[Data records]

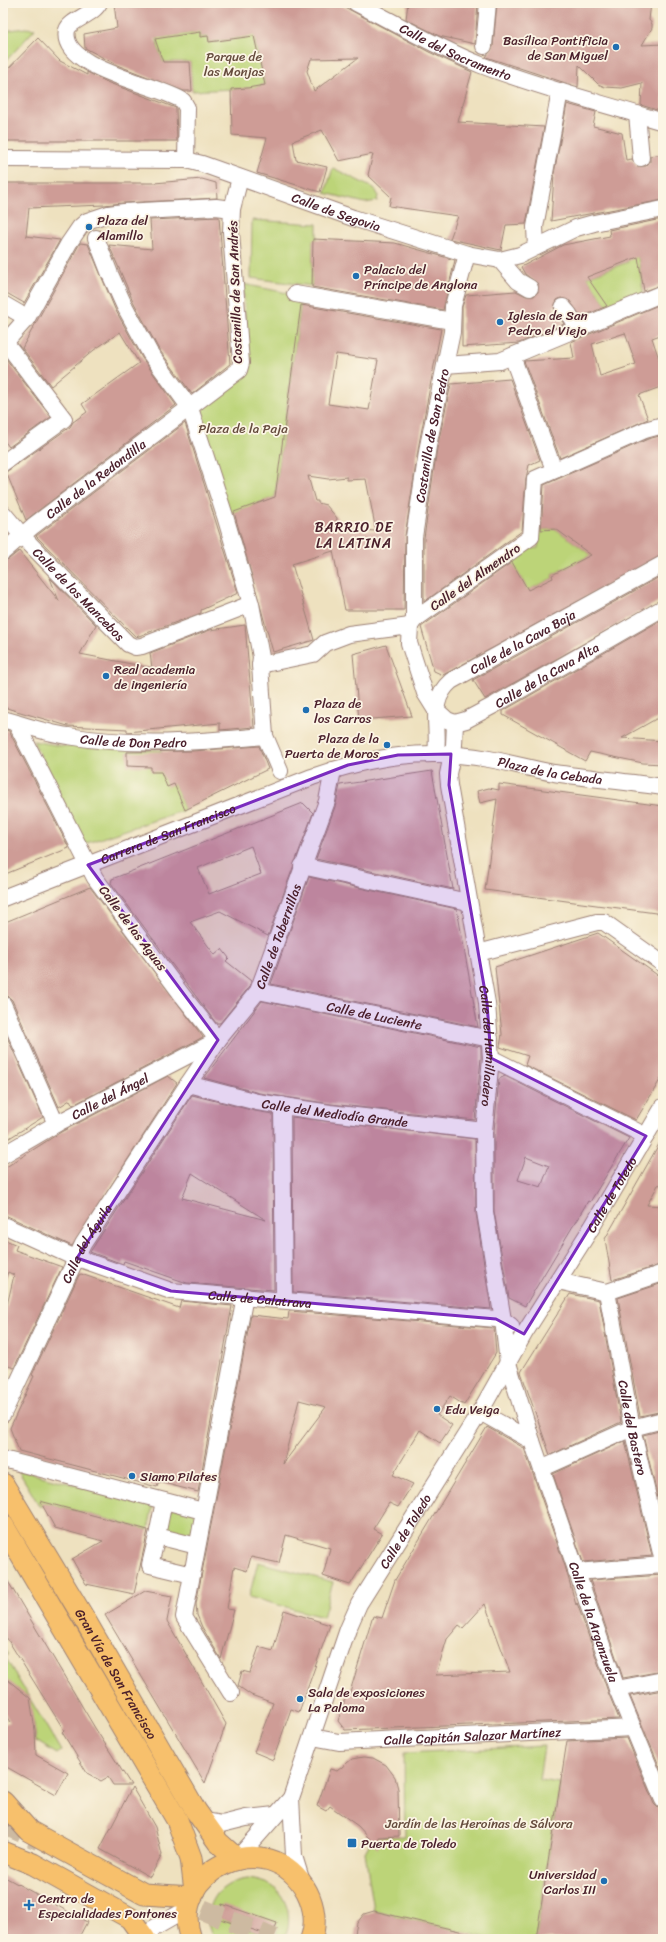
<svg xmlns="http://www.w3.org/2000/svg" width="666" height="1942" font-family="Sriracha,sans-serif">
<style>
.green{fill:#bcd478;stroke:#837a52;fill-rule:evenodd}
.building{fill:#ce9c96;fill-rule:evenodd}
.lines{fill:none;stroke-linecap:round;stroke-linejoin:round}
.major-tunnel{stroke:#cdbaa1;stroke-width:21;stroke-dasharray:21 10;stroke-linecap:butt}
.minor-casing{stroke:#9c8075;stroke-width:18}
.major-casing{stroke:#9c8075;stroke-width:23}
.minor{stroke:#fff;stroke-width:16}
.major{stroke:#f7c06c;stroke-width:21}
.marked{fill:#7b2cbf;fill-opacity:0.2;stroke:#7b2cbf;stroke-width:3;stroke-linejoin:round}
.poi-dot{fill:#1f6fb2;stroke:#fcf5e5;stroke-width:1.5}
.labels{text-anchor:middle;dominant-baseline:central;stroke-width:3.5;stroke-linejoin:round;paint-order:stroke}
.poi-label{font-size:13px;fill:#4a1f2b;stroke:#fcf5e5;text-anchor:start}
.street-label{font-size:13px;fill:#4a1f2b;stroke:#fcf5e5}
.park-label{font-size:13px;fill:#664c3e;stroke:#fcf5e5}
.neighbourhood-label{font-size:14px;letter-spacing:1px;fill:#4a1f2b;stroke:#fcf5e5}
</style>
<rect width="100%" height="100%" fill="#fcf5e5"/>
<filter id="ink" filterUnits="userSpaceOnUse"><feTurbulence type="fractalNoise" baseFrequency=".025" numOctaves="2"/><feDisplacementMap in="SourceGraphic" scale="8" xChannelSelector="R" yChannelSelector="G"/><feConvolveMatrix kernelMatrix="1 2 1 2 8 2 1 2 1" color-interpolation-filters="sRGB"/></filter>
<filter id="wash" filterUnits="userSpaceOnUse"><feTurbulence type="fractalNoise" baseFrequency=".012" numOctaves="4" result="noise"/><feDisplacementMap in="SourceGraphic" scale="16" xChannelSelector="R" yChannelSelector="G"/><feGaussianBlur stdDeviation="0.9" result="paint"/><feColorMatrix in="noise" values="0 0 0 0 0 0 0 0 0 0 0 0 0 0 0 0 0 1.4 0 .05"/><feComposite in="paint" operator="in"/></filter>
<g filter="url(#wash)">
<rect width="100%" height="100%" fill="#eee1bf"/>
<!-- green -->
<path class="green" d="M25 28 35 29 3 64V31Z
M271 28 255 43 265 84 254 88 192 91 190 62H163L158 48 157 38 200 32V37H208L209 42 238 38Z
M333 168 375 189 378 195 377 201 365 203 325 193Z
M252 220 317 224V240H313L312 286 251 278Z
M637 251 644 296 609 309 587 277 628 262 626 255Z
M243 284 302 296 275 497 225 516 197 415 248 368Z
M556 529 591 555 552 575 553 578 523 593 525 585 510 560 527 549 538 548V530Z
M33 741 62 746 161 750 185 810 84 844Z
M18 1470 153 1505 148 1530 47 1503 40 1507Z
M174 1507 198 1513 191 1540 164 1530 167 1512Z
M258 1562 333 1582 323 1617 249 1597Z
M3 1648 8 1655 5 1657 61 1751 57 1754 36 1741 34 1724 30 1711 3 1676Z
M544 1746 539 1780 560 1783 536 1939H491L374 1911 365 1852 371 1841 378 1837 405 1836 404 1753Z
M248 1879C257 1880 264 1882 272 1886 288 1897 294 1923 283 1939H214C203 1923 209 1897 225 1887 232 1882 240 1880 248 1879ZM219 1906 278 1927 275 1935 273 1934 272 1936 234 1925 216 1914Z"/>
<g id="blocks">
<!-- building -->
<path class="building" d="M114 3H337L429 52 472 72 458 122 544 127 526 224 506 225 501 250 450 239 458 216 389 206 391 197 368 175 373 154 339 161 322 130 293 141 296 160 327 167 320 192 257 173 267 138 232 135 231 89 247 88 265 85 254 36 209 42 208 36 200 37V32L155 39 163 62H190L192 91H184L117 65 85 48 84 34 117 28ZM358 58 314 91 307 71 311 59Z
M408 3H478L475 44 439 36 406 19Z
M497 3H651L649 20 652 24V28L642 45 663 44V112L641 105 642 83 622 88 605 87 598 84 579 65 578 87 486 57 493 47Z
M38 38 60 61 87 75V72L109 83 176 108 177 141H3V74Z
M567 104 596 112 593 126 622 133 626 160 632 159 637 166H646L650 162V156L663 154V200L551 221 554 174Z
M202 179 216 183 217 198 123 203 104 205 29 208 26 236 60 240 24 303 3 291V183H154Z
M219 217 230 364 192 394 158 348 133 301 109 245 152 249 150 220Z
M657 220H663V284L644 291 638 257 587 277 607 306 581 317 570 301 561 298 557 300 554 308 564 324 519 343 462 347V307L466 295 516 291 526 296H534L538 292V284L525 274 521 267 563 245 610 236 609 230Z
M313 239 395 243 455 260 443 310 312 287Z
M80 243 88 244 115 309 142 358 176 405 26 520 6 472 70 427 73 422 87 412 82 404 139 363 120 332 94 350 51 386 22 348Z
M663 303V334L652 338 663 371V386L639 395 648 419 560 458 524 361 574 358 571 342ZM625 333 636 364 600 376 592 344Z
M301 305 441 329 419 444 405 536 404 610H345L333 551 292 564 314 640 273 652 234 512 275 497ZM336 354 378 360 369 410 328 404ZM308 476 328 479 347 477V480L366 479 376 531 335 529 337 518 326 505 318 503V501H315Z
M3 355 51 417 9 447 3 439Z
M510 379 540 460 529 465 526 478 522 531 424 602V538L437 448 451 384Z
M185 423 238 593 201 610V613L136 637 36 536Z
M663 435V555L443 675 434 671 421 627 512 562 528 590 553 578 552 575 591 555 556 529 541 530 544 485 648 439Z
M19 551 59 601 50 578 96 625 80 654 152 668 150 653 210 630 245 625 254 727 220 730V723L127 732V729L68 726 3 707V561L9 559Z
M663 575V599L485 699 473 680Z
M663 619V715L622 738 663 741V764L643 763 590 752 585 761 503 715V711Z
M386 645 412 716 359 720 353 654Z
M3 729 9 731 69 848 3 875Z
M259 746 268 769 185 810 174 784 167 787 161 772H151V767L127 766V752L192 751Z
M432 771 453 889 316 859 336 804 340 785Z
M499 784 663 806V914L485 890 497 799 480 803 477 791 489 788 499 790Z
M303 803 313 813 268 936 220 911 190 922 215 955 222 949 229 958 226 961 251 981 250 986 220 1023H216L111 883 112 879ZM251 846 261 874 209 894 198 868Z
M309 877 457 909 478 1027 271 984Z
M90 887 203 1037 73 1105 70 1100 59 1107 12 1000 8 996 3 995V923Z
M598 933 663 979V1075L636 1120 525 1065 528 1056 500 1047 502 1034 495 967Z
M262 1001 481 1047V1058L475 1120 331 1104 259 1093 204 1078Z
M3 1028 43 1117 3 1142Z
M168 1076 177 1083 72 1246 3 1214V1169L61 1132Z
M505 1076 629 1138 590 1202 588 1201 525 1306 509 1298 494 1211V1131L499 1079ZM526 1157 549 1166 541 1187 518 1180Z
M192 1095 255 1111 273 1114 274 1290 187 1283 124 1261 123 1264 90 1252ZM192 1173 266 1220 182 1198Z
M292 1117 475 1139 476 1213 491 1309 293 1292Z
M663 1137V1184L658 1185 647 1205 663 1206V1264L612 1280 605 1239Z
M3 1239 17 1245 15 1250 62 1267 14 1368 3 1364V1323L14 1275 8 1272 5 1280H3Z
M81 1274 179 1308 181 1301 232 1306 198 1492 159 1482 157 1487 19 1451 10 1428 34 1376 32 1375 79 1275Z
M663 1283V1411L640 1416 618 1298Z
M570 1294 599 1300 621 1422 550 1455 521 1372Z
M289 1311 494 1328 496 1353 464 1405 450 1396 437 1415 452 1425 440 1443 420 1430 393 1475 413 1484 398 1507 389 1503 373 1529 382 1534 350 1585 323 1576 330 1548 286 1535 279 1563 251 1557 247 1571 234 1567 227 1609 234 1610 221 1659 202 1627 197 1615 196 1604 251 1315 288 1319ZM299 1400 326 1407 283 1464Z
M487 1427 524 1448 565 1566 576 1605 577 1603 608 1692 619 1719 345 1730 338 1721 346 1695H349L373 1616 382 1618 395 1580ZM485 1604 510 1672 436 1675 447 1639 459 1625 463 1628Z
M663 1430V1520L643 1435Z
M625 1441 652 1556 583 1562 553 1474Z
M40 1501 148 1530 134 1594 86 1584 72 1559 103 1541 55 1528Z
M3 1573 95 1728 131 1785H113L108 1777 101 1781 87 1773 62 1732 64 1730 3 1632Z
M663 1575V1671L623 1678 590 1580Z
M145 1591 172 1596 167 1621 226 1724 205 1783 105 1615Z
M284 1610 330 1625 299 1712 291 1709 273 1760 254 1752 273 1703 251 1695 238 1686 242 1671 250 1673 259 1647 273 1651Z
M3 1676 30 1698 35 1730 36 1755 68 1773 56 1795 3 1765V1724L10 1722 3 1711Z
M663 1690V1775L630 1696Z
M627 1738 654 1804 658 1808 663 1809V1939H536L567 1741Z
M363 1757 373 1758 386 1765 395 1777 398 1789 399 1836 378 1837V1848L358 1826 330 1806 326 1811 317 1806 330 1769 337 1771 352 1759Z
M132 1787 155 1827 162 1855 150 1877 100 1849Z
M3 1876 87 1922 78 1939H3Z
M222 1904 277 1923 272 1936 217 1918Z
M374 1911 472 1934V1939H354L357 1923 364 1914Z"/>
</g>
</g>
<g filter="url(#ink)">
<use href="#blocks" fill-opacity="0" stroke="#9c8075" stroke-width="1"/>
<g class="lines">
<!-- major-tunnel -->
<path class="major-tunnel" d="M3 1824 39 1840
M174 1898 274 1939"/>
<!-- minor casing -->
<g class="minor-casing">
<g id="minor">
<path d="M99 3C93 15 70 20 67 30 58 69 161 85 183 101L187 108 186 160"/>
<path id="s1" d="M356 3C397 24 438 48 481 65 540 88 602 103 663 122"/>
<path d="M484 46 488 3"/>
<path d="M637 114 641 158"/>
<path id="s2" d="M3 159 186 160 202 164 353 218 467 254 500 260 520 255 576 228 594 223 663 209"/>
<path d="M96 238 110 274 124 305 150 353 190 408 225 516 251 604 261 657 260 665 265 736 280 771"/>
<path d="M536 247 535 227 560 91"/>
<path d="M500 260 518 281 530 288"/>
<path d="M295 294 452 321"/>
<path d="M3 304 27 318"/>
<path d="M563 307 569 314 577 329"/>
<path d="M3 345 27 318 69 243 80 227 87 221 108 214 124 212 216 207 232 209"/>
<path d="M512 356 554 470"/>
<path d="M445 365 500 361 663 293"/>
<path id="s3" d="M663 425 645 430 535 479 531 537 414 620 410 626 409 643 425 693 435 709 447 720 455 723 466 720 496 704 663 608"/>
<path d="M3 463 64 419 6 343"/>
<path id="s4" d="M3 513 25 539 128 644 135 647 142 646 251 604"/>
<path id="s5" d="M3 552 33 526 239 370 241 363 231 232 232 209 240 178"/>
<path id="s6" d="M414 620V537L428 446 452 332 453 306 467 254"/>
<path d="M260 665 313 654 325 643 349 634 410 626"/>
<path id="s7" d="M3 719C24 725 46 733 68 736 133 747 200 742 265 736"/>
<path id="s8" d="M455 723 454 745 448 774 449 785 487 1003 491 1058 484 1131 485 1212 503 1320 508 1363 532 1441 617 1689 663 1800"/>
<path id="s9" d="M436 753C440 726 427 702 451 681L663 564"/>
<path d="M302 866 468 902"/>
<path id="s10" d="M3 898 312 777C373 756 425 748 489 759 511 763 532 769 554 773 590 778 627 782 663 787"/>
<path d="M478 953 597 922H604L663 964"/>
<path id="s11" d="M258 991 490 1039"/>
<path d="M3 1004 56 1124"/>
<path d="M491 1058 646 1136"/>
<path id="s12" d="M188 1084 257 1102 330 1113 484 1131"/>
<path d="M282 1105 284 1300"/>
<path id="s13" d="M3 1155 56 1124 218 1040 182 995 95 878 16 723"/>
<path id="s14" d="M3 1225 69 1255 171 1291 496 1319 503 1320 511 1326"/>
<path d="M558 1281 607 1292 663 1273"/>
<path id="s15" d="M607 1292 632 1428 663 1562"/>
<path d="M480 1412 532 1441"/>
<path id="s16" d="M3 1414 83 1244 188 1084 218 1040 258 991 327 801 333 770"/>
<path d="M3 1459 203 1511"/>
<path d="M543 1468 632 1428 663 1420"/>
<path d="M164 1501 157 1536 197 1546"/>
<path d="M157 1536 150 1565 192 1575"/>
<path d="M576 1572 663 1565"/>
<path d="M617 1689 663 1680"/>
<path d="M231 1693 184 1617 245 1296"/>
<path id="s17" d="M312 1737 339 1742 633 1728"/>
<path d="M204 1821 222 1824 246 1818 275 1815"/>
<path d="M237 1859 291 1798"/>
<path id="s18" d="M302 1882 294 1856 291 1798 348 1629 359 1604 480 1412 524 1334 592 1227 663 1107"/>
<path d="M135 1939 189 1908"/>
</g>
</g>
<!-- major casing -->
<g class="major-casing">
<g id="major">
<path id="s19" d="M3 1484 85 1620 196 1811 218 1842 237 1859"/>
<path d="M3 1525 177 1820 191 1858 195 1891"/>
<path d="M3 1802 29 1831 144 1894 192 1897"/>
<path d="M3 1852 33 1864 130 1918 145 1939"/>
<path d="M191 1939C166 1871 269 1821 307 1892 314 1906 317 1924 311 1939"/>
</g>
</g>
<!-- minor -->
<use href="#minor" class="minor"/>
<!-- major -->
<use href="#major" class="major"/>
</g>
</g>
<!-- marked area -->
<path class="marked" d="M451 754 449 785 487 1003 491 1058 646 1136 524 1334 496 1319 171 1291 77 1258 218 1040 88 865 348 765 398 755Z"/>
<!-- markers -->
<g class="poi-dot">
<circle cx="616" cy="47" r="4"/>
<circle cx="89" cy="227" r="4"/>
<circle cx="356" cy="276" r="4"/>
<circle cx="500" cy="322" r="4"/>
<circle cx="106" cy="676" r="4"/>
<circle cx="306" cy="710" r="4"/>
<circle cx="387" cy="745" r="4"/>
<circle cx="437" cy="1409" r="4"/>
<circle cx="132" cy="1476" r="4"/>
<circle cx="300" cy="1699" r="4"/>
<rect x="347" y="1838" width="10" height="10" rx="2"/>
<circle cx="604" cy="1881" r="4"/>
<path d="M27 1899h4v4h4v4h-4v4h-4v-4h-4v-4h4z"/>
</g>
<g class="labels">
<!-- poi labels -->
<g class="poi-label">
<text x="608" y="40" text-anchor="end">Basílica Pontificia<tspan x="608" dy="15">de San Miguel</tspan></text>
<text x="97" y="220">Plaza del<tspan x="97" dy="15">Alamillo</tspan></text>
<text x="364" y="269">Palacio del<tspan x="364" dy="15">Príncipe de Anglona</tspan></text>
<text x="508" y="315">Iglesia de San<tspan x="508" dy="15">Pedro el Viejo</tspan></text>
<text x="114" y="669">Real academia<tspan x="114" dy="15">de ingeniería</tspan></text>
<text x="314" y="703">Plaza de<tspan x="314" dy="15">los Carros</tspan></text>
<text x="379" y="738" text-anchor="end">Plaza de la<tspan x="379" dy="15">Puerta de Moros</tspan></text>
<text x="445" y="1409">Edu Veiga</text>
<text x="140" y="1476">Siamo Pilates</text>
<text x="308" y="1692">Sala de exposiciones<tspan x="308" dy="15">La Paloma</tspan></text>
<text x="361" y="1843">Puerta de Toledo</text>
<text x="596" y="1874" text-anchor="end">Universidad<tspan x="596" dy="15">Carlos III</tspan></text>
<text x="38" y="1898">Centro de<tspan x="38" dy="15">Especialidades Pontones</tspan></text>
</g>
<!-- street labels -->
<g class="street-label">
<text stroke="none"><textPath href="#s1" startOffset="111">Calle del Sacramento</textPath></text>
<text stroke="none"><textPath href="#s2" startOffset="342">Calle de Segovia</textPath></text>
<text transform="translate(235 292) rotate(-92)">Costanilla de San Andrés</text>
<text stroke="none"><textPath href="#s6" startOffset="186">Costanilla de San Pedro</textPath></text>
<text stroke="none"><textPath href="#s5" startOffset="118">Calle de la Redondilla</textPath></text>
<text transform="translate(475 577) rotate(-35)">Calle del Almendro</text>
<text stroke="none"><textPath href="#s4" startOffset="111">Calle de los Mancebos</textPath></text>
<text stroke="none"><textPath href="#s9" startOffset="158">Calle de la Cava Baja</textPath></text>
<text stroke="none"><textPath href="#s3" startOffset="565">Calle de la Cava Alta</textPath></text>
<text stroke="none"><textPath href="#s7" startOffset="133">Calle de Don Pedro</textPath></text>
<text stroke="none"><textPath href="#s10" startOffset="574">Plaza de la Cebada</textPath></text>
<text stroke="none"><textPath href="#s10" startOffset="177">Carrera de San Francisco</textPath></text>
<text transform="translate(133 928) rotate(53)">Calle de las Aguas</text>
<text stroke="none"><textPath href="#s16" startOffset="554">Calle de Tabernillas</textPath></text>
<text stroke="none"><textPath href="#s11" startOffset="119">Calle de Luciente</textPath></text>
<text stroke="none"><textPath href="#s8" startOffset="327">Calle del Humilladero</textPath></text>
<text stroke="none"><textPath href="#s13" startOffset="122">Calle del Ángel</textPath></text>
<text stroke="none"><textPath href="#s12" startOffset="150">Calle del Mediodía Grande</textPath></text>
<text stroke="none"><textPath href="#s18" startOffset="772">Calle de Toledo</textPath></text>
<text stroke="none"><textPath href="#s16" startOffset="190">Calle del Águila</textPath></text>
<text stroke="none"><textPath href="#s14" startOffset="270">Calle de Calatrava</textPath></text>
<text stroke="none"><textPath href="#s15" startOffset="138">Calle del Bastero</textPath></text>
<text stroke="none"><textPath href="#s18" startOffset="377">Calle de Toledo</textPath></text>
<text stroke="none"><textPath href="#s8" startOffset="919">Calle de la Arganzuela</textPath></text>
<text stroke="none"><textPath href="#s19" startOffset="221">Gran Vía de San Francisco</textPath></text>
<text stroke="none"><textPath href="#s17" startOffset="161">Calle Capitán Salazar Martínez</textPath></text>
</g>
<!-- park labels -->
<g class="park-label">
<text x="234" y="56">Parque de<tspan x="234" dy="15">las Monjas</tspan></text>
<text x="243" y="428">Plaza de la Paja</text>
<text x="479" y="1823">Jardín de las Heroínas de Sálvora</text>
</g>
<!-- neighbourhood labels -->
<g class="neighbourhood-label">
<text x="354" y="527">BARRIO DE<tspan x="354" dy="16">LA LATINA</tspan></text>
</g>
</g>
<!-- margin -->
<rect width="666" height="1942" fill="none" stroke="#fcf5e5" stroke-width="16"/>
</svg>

--

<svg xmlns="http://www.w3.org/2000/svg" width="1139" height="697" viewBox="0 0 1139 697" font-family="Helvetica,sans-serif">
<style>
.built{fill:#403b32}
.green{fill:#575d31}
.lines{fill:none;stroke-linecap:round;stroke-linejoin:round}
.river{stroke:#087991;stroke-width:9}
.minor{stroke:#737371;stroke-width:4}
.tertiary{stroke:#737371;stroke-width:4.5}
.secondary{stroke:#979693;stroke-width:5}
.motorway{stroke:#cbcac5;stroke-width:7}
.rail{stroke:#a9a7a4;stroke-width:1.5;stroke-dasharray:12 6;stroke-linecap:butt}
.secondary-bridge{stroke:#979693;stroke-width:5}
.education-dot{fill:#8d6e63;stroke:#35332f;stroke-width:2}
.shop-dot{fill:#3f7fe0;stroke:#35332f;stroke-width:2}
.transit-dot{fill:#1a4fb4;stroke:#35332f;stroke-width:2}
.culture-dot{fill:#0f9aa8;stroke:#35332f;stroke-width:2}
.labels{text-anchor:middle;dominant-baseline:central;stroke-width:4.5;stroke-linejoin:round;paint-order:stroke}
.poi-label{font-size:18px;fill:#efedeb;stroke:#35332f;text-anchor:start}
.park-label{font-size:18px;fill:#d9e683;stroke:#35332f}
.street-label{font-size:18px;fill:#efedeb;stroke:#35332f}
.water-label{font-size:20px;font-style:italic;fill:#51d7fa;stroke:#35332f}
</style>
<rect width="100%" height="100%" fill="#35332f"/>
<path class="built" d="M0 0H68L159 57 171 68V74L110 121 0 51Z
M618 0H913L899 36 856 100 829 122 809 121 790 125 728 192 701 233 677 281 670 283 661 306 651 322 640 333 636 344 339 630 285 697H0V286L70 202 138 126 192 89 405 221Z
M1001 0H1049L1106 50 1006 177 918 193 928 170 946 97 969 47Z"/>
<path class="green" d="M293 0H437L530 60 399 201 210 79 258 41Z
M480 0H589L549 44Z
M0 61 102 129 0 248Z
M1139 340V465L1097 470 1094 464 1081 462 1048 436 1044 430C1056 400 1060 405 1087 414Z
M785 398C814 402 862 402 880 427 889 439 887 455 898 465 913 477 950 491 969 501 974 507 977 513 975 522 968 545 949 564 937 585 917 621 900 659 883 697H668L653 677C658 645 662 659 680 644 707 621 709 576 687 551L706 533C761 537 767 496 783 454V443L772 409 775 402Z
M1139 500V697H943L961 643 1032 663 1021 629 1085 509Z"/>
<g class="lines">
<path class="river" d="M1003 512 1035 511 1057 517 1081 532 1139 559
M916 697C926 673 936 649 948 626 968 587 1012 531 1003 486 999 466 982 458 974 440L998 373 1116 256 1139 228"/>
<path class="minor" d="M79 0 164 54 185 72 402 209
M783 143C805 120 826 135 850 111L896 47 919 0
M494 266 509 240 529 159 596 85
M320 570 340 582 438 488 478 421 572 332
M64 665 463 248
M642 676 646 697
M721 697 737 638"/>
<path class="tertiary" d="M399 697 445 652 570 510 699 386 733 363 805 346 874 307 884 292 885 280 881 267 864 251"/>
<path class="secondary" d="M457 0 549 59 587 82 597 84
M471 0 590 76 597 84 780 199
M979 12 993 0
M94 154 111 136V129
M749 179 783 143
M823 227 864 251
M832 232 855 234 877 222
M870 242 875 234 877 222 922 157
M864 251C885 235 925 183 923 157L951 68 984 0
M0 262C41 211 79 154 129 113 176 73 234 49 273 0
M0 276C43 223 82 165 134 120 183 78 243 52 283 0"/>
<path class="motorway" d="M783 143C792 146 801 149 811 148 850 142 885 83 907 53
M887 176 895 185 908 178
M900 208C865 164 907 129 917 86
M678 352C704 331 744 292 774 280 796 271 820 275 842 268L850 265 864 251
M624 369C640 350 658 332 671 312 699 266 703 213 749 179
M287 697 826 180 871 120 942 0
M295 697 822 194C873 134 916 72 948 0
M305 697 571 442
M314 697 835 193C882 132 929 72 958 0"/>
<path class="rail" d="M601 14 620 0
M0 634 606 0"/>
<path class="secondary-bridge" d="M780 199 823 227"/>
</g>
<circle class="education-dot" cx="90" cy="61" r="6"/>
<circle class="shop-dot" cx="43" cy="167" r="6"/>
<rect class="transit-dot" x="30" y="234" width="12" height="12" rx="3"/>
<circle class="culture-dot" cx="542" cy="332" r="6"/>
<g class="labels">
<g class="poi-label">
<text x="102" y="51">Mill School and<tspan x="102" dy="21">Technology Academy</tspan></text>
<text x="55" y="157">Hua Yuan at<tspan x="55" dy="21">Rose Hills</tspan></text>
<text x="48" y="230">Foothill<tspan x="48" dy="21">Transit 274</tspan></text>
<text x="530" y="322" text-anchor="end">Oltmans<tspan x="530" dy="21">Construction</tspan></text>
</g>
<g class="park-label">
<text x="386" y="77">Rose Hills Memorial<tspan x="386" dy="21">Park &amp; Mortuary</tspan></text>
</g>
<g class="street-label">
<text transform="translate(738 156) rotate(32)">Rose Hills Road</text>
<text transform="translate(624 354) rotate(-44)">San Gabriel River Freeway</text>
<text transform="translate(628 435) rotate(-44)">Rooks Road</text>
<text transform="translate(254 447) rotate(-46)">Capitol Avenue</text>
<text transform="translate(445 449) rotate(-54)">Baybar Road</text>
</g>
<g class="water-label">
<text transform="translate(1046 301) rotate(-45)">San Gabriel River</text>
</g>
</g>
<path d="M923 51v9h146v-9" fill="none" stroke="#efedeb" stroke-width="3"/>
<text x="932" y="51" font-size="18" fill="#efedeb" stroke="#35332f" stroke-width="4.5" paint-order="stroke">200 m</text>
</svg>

## [TASK STATEMENT]
Wherever the word "xChannelSelector" appears in a line of the data, copy that line.

## [OUTPUT]
<filter id="ink" filterUnits="userSpaceOnUse"><feTurbulence type="fractalNoise" baseFrequency=".025" numOctaves="2"/><feDisplacementMap in="SourceGraphic" scale="8" xChannelSelector="R" yChannelSelector="G"/><feConvolveMatrix kernelMatrix="1 2 1 2 8 2 1 2 1" color-interpolation-filters="sRGB"/></filter>
<filter id="wash" filterUnits="userSpaceOnUse"><feTurbulence type="fractalNoise" baseFrequency=".012" numOctaves="4" result="noise"/><feDisplacementMap in="SourceGraphic" scale="16" xChannelSelector="R" yChannelSelector="G"/><feGaussianBlur stdDeviation="0.9" result="paint"/><feColorMatrix in="noise" values="0 0 0 0 0 0 0 0 0 0 0 0 0 0 0 0 0 1.4 0 .05"/><feComposite in="paint" operator="in"/></filter>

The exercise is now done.